Find an equation of a line that is tangent to y=2sinx and whose slope is a maximum
The slope is a max/min when the second derivative is zero
y' = 2cosx
y'' = -2sinx
-2sinx = 0
sinx = 0
x = 0, π, 2π , ..
when x=0, y' = 2cos0 = 2 , then slope = 2
when x = π, y' = 2cosπ = -2
let's use x=0, then y = 0
slope =2
y = 2x + b
at (0,0)
0 = 0+b
A tangent equation with a maximum slope is
y = 2x
Well, if we're looking for maximum slope, we might want to look at the derivative of the function y = 2sin(x). The derivative will give us the slope of the tangent line at any point. Let's find it:
The derivative of y = 2sin(x) with respect to x is found by using the chain rule:
dy/dx = 2cos(x)
Now, we want to find the maximum slope. Since the derivative is a cosine function and its maximum value is 1, the maximum slope is 2.
So, the equation of the line that is tangent to y = 2sin(x) and has a maximum slope of 2 is:
y = 2x + c
where c is the y-intercept.
To find the equation of a line that is tangent to the curve y = 2sin(x) and has a maximum slope, we need to find the point where the maximum slope occurs.
The slope of the curve y = 2sin(x) at any point (x, y) can be found using the derivative. Taking the derivative of y with respect to x gives:
dy/dx = 2cos(x)
To find the maximum slope, we need to find the point where the derivative dy/dx equals its maximum value. Since the cosine function has a maximum value of 1, the maximum slope occurs when cos(x) = 1. This happens when x = 0, or more generally, at any point x = 2πn, where n is an integer.
At x = 0, the y-coordinate of the curve y = 2sin(x) is y = 2sin(0) = 0.
So, the point where the maximum slope occurs is (0, 0). This will be the point where the line is tangent to the curve.

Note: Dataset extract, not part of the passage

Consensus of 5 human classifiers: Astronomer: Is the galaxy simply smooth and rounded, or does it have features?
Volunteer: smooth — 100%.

Now we have a point on the line and the slope of the line, which is the maximum slope of the curve at that point. We can use the point-slope form of a line to find the equation of the tangent line.

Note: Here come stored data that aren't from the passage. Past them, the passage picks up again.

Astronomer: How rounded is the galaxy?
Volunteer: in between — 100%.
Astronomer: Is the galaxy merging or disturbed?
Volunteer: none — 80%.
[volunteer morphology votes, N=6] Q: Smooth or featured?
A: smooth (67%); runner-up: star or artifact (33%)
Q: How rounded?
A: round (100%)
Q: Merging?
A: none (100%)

The point-slope form of a line is given by:
y - y₁ = m(x - x₁)
where (x₁, y₁) is a point on the line, m is the slope of the line.

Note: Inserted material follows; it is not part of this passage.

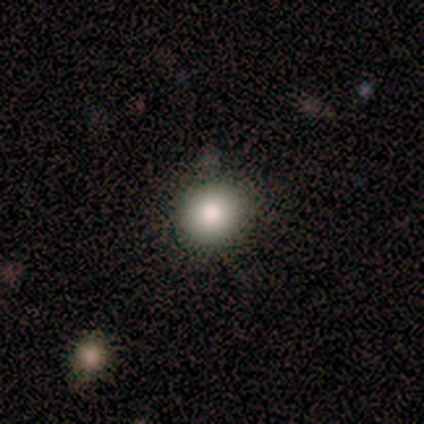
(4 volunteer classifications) Volunteers were most divided on "smooth or featured": smooth: 50%, featured or disk: 25%, star or artifact: 25%. More confident: how rounded — round (100%); merging — none (100%).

Using the point (0, 0) and the slope m = dy/dx = 2cos(0) = 2, the equation of the line tangent to the curve y = 2sin(x) with maximum slope is:
y - 0 = 2(x - 0)
Simplifying this equation, we get:
y = 2x
Therefore, the equation of the line tangent to the curve y = 2sin(x) with a maximum slope is y = 2x.
To find an equation of a line that is tangent to the curve y = 2sin(x) and has a maximum slope, we need to use calculus.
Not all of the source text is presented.